_What is needed_
Transcribe the records below exactly as they appear.

★ ★ ★ ★

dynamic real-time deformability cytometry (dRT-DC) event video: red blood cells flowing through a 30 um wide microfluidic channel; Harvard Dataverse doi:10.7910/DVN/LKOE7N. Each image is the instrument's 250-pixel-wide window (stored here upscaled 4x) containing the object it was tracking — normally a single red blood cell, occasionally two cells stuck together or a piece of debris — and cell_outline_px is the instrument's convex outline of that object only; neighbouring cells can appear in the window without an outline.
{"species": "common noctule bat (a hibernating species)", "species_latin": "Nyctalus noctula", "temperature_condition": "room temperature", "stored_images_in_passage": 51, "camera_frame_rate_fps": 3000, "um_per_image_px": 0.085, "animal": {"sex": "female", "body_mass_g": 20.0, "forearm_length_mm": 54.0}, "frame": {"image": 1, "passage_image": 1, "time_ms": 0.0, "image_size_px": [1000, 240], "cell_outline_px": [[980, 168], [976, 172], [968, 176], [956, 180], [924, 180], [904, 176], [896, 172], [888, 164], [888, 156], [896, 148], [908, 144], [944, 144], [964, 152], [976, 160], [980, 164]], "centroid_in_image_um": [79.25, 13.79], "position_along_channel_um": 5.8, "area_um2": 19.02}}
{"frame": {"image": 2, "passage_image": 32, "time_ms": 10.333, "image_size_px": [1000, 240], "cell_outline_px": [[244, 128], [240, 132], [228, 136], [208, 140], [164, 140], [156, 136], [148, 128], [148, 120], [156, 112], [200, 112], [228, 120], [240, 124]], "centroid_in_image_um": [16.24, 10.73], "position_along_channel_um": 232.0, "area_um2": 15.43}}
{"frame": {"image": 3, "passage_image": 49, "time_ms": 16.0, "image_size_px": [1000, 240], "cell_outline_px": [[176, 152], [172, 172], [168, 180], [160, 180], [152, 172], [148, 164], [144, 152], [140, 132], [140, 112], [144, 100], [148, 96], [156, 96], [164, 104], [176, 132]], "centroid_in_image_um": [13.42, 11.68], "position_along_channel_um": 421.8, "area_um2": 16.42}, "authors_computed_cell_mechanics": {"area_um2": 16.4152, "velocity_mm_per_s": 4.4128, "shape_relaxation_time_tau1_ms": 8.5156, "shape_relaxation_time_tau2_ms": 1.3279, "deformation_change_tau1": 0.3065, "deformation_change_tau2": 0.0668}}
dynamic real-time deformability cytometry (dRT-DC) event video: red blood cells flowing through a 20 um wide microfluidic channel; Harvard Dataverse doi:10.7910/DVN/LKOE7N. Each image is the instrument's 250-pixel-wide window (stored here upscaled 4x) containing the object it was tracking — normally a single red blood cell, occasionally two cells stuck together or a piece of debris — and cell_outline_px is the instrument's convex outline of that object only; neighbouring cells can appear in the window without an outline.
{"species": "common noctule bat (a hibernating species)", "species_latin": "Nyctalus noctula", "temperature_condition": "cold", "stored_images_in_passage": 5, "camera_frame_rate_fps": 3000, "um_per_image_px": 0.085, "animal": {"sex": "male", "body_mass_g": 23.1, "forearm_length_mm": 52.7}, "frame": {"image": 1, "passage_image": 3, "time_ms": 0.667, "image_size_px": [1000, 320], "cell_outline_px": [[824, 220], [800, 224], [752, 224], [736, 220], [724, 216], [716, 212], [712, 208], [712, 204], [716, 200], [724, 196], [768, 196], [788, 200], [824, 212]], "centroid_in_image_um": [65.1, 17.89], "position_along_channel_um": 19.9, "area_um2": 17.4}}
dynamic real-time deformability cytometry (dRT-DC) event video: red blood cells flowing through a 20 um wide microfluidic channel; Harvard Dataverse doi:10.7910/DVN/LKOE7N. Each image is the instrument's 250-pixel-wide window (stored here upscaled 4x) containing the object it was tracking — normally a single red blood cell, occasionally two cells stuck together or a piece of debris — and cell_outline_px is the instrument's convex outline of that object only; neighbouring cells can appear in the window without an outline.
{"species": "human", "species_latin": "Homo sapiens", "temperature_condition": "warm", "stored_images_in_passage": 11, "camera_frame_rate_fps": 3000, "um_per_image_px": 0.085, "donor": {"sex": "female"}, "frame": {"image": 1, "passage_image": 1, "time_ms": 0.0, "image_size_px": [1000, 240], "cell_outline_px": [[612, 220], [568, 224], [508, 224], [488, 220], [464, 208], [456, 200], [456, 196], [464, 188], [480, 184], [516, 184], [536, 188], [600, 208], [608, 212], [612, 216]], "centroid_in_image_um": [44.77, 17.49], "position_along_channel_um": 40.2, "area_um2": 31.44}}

★ ★ ★ ★

_Written response_
dynamic real-time deformability cytometry (dRT-DC) event video: red blood cells flowing through a 30 um wide microfluidic channel; Harvard Dataverse doi:10.7910/DVN/LKOE7N. Each image is the instrument's 250-pixel-wide window (stored here upscaled 4x) containing the object it was tracking — normally a single red blood cell, occasionally two cells stuck together or a piece of debris — and cell_outline_px is the instrument's convex outline of that object only; neighbouring cells can appear in the window without an outline.
{"species": "common noctule bat (a hibernating species)", "species_latin": "Nyctalus noctula", "temperature_condition": "room temperature", "stored_images_in_passage": 51, "camera_frame_rate_fps": 3000, "um_per_image_px": 0.085, "animal": {"sex": "female", "body_mass_g": 20.0, "forearm_length_mm": 54.0}, "frame": {"image": 1, "passage_image": 1, "time_ms": 0.0, "image_size_px": [1000, 240], "cell_outline_px": [[980, 168], [976, 172], [968, 176], [956, 180], [924, 180], [904, 176], [896, 172], [888, 164], [888, 156], [896, 148], [908, 144], [944, 144], [964, 152], [976, 160], [980, 164]], "centroid_in_image_um": [79.25, 13.79], "position_along_channel_um": 5.8, "area_um2": 19.02}}
{"frame": {"image": 2, "passage_image": 32, "time_ms": 10.333, "image_size_px": [1000, 240], "cell_outline_px": [[244, 128], [240, 132], [228, 136], [208, 140], [164, 140], [156, 136], [148, 128], [148, 120], [156, 112], [200, 112], [228, 120], [240, 124]], "centroid_in_image_um": [16.24, 10.73], "position_along_channel_um": 232.0, "area_um2": 15.43}}
{"frame": {"image": 3, "passage_image": 49, "time_ms": 16.0, "image_size_px": [1000, 240], "cell_outline_px": [[176, 152], [172, 172], [168, 180], [160, 180], [152, 172], [148, 164], [144, 152], [140, 132], [140, 112], [144, 100], [148, 96], [156, 96], [164, 104], [176, 132]], "centroid_in_image_um": [13.42, 11.68], "position_along_channel_um": 421.8, "area_um2": 16.42}, "authors_computed_cell_mechanics": {"area_um2": 16.4152, "velocity_mm_per_s": 4.4128, "shape_relaxation_time_tau1_ms": 8.5156, "shape_relaxation_time_tau2_ms": 1.3279, "deformation_change_tau1": 0.3065, "deformation_change_tau2": 0.0668}}
dynamic real-time deformability cytometry (dRT-DC) event video: red blood cells flowing through a 20 um wide microfluidic channel; Harvard Dataverse doi:10.7910/DVN/LKOE7N. Each image is the instrument's 250-pixel-wide window (stored here upscaled 4x) containing the object it was tracking — normally a single red blood cell, occasionally two cells stuck together or a piece of debris — and cell_outline_px is the instrument's convex outline of that object only; neighbouring cells can appear in the window without an outline.
{"species": "common noctule bat (a hibernating species)", "species_latin": "Nyctalus noctula", "temperature_condition": "cold", "stored_images_in_passage": 5, "camera_frame_rate_fps": 3000, "um_per_image_px": 0.085, "animal": {"sex": "male", "body_mass_g": 23.1, "forearm_length_mm": 52.7}, "frame": {"image": 1, "passage_image": 3, "time_ms": 0.667, "image_size_px": [1000, 320], "cell_outline_px": [[824, 220], [800, 224], [752, 224], [736, 220], [724, 216], [716, 212], [712, 208], [712, 204], [716, 200], [724, 196], [768, 196], [788, 200], [824, 212]], "centroid_in_image_um": [65.1, 17.89], "position_along_channel_um": 19.9, "area_um2": 17.4}}
dynamic real-time deformability cytometry (dRT-DC) event video: red blood cells flowing through a 20 um wide microfluidic channel; Harvard Dataverse doi:10.7910/DVN/LKOE7N. Each image is the instrument's 250-pixel-wide window (stored here upscaled 4x) containing the object it was tracking — normally a single red blood cell, occasionally two cells stuck together or a piece of debris — and cell_outline_px is the instrument's convex outline of that object only; neighbouring cells can appear in the window without an outline.
{"species": "human", "species_latin": "Homo sapiens", "temperature_condition": "warm", "stored_images_in_passage": 11, "camera_frame_rate_fps": 3000, "um_per_image_px": 0.085, "donor": {"sex": "female"}, "frame": {"image": 1, "passage_image": 1, "time_ms": 0.0, "image_size_px": [1000, 240], "cell_outline_px": [[612, 220], [568, 224], [508, 224], [488, 220], [464, 208], [456, 200], [456, 196], [464, 188], [480, 184], [516, 184], [536, 188], [600, 208], [608, 212], [612, 216]], "centroid_in_image_um": [44.77, 17.49], "position_along_channel_um": 40.2, "area_um2": 31.44}}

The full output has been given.